# Is there a shopping cart out there that has a simple "drag-and-drop" feature for creating the design?



## coreyalderin (Apr 30, 2012)

I am at the point where I want to start creating my website/shopping cart design and I have no programming knowledge. I know I could learn it if needed, but would prefer not to have to. And I dont really want to hire someone to do it for me.

I just downloaded Zen-cart yesterday and I think it will take me a long time to learn it, if I want a unique sight. I am not looking to make anything real fancy, but I dont want it to look anything like the standard template that is given.

*Question: Is there a shopping cart out there that has a "drag-and-drop" feature for creating the design of the website?*

My current host (hostgator) has this if I were to be creating my website with their website building tool and I really like it, but I have not found a shopping cart that does anything like this. 

I dont mind paying a small onetime fee, but of course if there is a good free one, that is perfect.

If there is something like this out there, how good is it, and will it work with Hostgator?

Thanks for all the help so far


----------



## gnizitigid (Jan 23, 2007)

Here is one
ImpressPages CMS - web CMS with drag & drop interface


----------



## coreyalderin (Apr 30, 2012)

gnizitigid said:


> Here is one
> ImpressPages CMS - web CMS with drag & drop interface


It doesn't look like this is shopping cart, unless I am missing something.


----------



## gnizitigid (Jan 23, 2007)

I think i will be able to find one for you, let me know

Do you want to design Front END as drag and drop
Or you want products to be dragged and dropped in shop cart (Like in prestashop)


----------



## coreyalderin (Apr 30, 2012)

I want to be able to design the shopping cart with a "drag-and-drop". For example, I have seen website hosts who have this and it allows the website designer to select a "widget" (i.e. photo, text, etc.) and place it on the website builder and then upload an image or type in text. No programming knowledge needed.
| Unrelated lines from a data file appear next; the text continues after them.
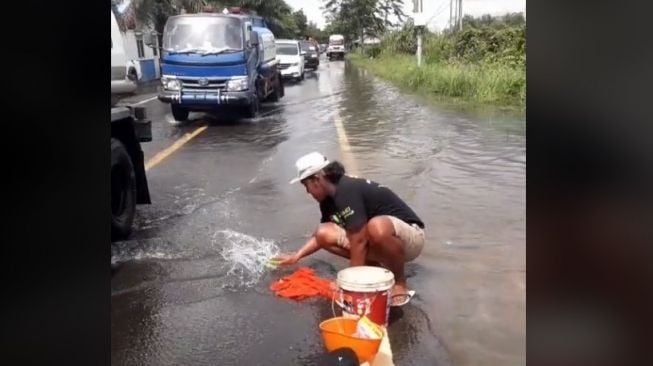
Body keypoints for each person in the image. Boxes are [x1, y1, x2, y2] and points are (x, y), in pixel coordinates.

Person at [273, 152, 426, 306]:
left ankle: (399, 282)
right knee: (324, 232)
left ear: (317, 180)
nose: (307, 192)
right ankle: (376, 273)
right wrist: (297, 256)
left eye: (306, 186)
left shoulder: (346, 190)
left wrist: (348, 285)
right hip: (377, 241)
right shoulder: (328, 201)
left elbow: (358, 239)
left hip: (410, 239)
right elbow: (321, 236)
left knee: (375, 227)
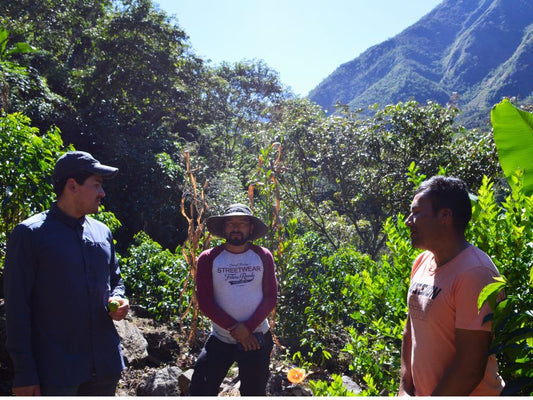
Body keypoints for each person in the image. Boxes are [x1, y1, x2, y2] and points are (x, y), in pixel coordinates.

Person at [3, 150, 130, 396]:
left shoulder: (102, 232)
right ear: (72, 186)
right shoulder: (30, 235)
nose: (102, 193)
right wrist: (24, 372)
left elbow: (116, 280)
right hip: (57, 373)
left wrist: (119, 298)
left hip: (105, 367)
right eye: (96, 185)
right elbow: (17, 309)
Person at [398, 176, 504, 396]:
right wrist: (404, 388)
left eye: (416, 213)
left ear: (445, 215)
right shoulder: (422, 261)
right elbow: (411, 330)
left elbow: (469, 370)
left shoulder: (475, 273)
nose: (408, 221)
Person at [189, 203, 278, 396]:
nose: (236, 227)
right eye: (230, 223)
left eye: (242, 223)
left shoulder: (263, 256)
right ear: (224, 228)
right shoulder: (209, 258)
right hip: (221, 338)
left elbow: (271, 297)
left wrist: (247, 330)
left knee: (253, 393)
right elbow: (205, 301)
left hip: (256, 338)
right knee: (199, 389)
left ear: (251, 228)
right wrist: (234, 328)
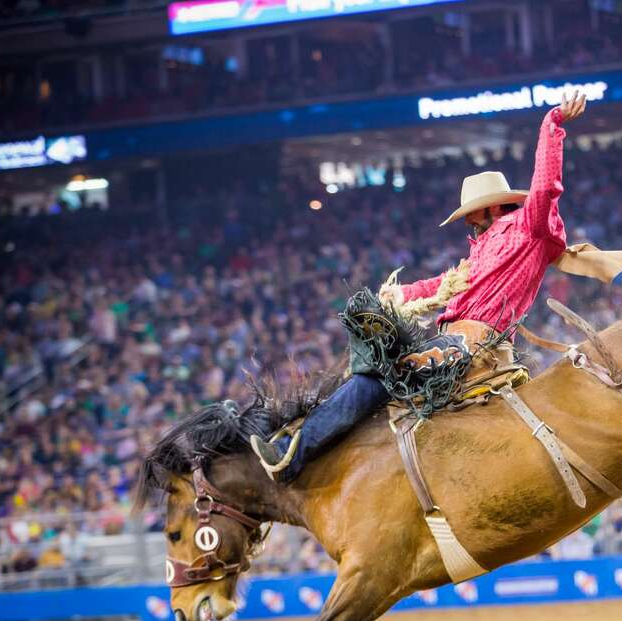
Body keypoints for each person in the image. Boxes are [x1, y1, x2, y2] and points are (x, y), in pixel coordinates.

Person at [251, 90, 593, 483]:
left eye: (471, 213)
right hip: (455, 341)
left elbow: (546, 187)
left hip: (472, 345)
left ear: (491, 207)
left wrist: (552, 125)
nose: (468, 222)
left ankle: (290, 456)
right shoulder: (483, 249)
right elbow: (445, 285)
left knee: (380, 374)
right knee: (371, 367)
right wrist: (400, 294)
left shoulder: (527, 229)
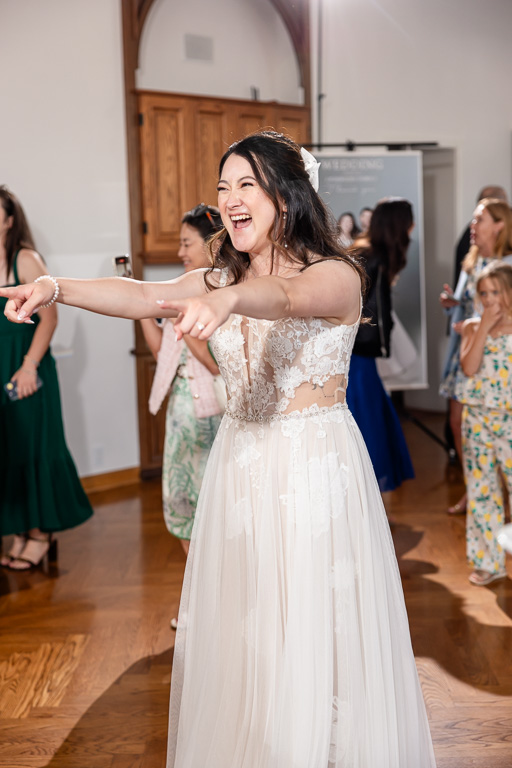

And I am hoping that if such a shopping cart exists that I do not loose all the great applications supported on other shopping carts that I have seen highly recommended on this forum (i.e. sen-cart, opencart, etc.)

Thanks


----------



## sanjananb (Apr 27, 2012)

coreyalderin said:


> I am at the point where I want to start creating my website/shopping cart design and I have no programming knowledge. I know I could learn it if needed, but would prefer not to have to. And I dont really want to hire someone to do it for me.
> 
> I just downloaded Zen-cart yesterday and I think it will take me a long time to learn it, if I want a unique sight. I am not looking to make anything real fancy, but I dont want it to look anything like the standard template that is given.
> 
> ...


Try this Free Ecommerce Software | AJAX Shopping Cart with Paypal & Google Checkout


----------



## icewand (Mar 21, 2006)

I found 3d cart very easy to use, you can drag and drop most elements around.


----------



## coreyalderin (Apr 30, 2012)

Thanks for the responses. I actually started using Zencart after not being able to find a good site that did a drag-and-drop. It takes some time to learn it but I am starting to get teh hang of it.


----------



## GN (Aug 1, 2011)

have you tried Wix.com?


----------



## ConCon (May 30, 2012)

Try wix.com it'd the best drag and drop html5 editor, however as a designer myself, I say get a book on Wordpress

Sent from my Desire HD using T-Shirt Forums


----------



## printingray (Apr 4, 2012)

Try to make a custom CMS for your site, which controls your site, like you may change your site content, add new products delete the old ones and change prices etc many more. This type of site is very light and SEO/Search engine friendly. If you don't have access to make try to hire a company for this purpose.


----------